The highly oriented ultrafine and cross-linked multifiber yarns of the present invention which contain many submicrometer fibers reached a specific strength and toughness that was comparable to drag-line spider silk before breaking (Figure 13 (a)). Both spider silk and multifiber yarns show lower specific strength than Kevlar but much higher toughness. Annealing was required to achieve the highest values for the toughness of multifiber yarns (Figure 13 (c)). It also obvious that simple annealing of multifiber yarns or stretching and annealing of multifiber yarns without PEG-BA does not yield the outstanding specific strength and toughness (Figure 10). Overall, the toughness of multifiber yarns is higher than any other man-made yarns, and their specific strength is comparable (Figure 11). Figure 11 also shows the most significant development of specific strength and toughness of multifiber yarns throughout different steps of preparation of multifiber yarns, which are: as-spun (star in Figure 11), stretched (triangle in Figure 11), and finally annealed multifiber yarns (oval in Figure 11). Figure 11 shows that the strength of multifiber yarns increased by stretching but not the toughness, while the toughness increased by annealing (after stretching, which causes alignment of the fibers and crystallization of poly(acrylonitrile)) and to some extent also the strength increased.

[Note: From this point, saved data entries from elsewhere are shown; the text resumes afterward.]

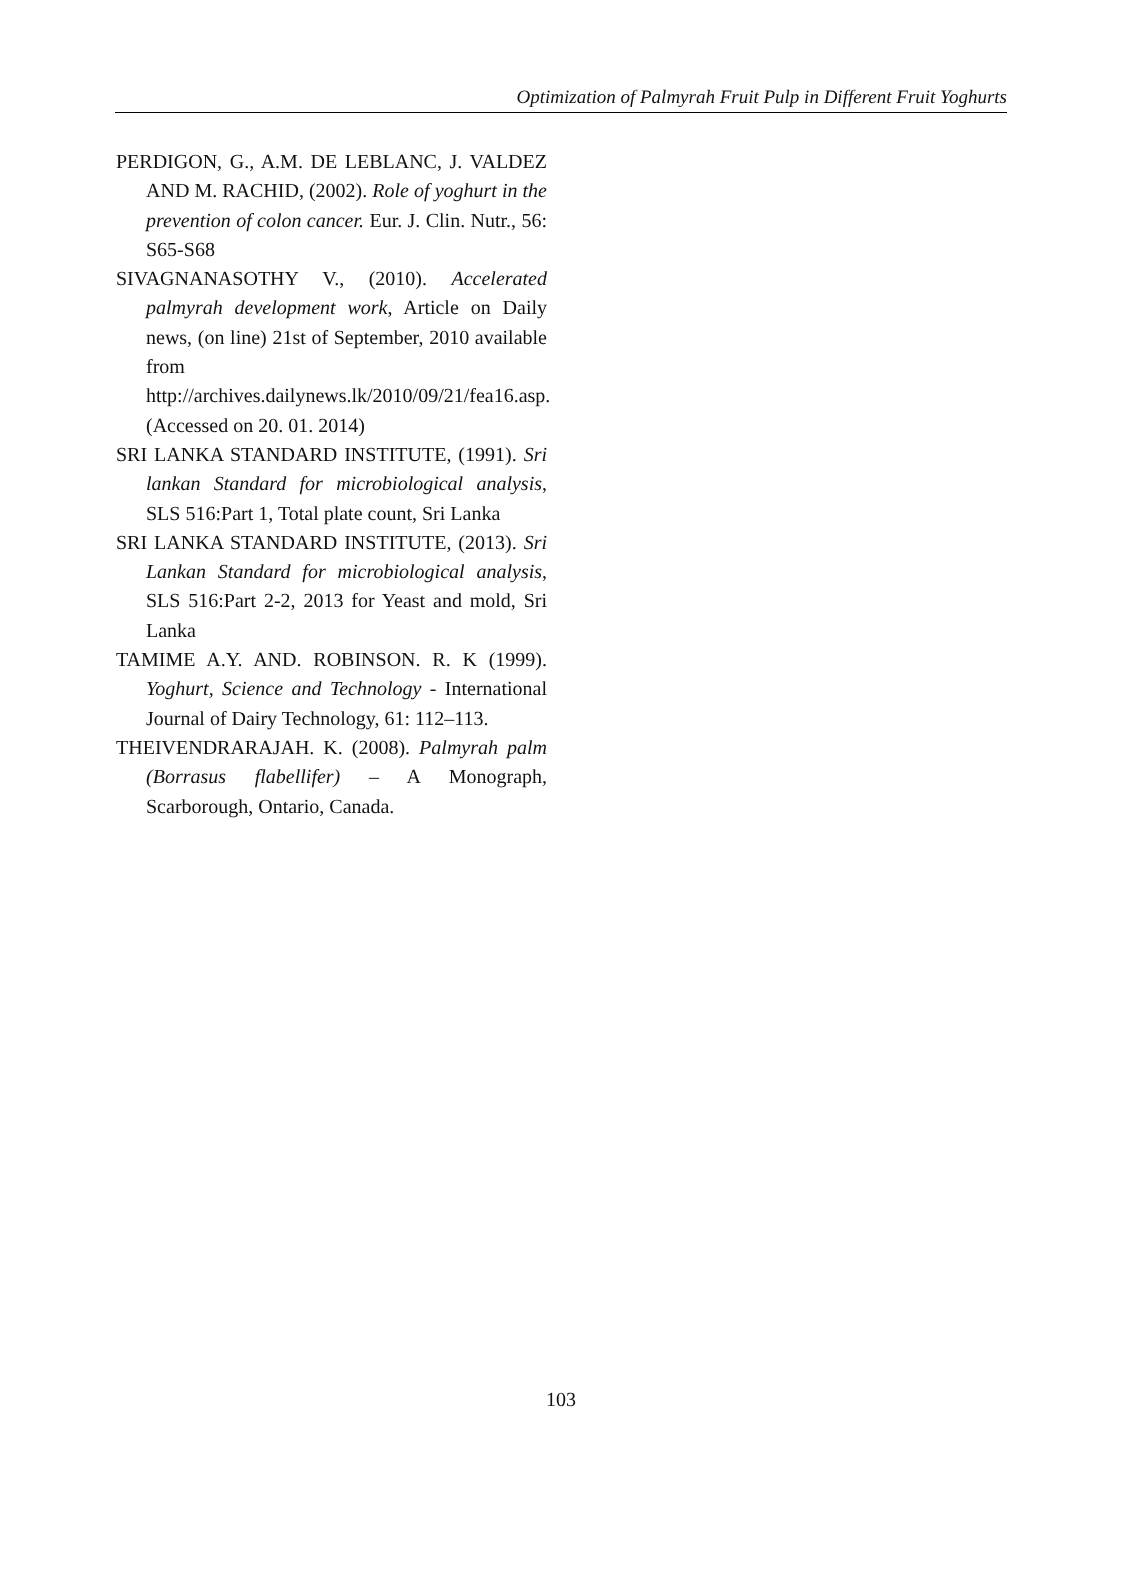Optimization of Palmyrah Fruit Pulp in Different Fruit Yoghurts
PERDIGON, G., A.M. DE LEBLANC, J. VALDEZ AND M. RACHID, (2002). Role of yoghurt in the prevention of colon cancer. Eur. J. Clin. Nutr., 56: S65-S68
SIVAGNANASOTHY V., (2010). Accelerated palmyrah development work, Article on Daily news, (on line) 21st of September, 2010 available from http://archives.dailynews.lk/2010/09/21/fea16.asp. (Accessed on 20. 01. 2014)
SRI LANKA STANDARD INSTITUTE, (1991). Sri lankan Standard for microbiological analysis, SLS 516:Part 1, Total plate count, Sri Lanka
SRI LANKA STANDARD INSTITUTE, (2013). Sri Lankan Standard for microbiological analysis, SLS 516:Part 2-2, 2013 for Yeast and mold, Sri Lanka
TAMIME A.Y. AND. ROBINSON. R. K (1999). Yoghurt, Science and Technology - International Journal of Dairy Technology, 61: 112–113.
THEIVENDRARAJAH. K. (2008). Palmyrah palm (Borrasus flabellifer) – A Monograph, Scarborough, Ontario, Canada.
103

The results also show also that too much cross-linking can reduce fiber resilience. Specifically, multifiber yarns with higher amounts of PEG-BA (in our study, 5 wt.-% and 6 wt- %) showed lower strength and toughness than multifiber yarns with 4 wt.-% PEG-BA (Figures 8 (e) and (f)). Furthermore, even without cross-linking, the multifiber yarns with the highest toughness and highest specific strength are still soluble in N,N'-dimethylformamide. This solubility indicates that complete cross-linking interconnection all poly(acrylonitrile) molecules in the fibers is neither required nor beneficial for the mechanical performance. We observe complete consumption of PEG-BA by gel permeation chromatography after annealing of multifiber yarns but no increase in molecular weight of poly(acrylonitrile). Therefore, we postulate that under the conditions for multifiber yarns interfiberlar reaction via PEG-BA is the dominating reaction. Without wishing to be bound by theory, a possible model for understanding the unique mechanical properties of multifiber yarns with PEG-BA is shown in Figure 13 (a). PEG-BA microphase in poly(acrylonitrile) separates to the fiber surface during crystallization of poly(acrylonitrile), where it is in the optimum location for efficient inter-fiber-crosslinking. Starting from pristine multifiber yarns, the poly(acrylonitrile) chains in the multifiber yarns start to disentangle resulting in a yield point. Beyond the yield point, the PEG-BA moieties bridging the poly(acrylonitrile) macromolecules relieve the stress, thereby restricting the movement of the poly(acrylonitrile) macromolecules, which leads to the increased toughness compared to the non-cross-linked case. At a critical stress, the PEG-BA bridges might rupture, causing multifiber yarns to break. This model is supported by the fact that higher cross-linking density the mechanical properties are reduced, quite similar to the dynamical rearrangement of crystallites in response to the applied stress in spider silk (NPL-4).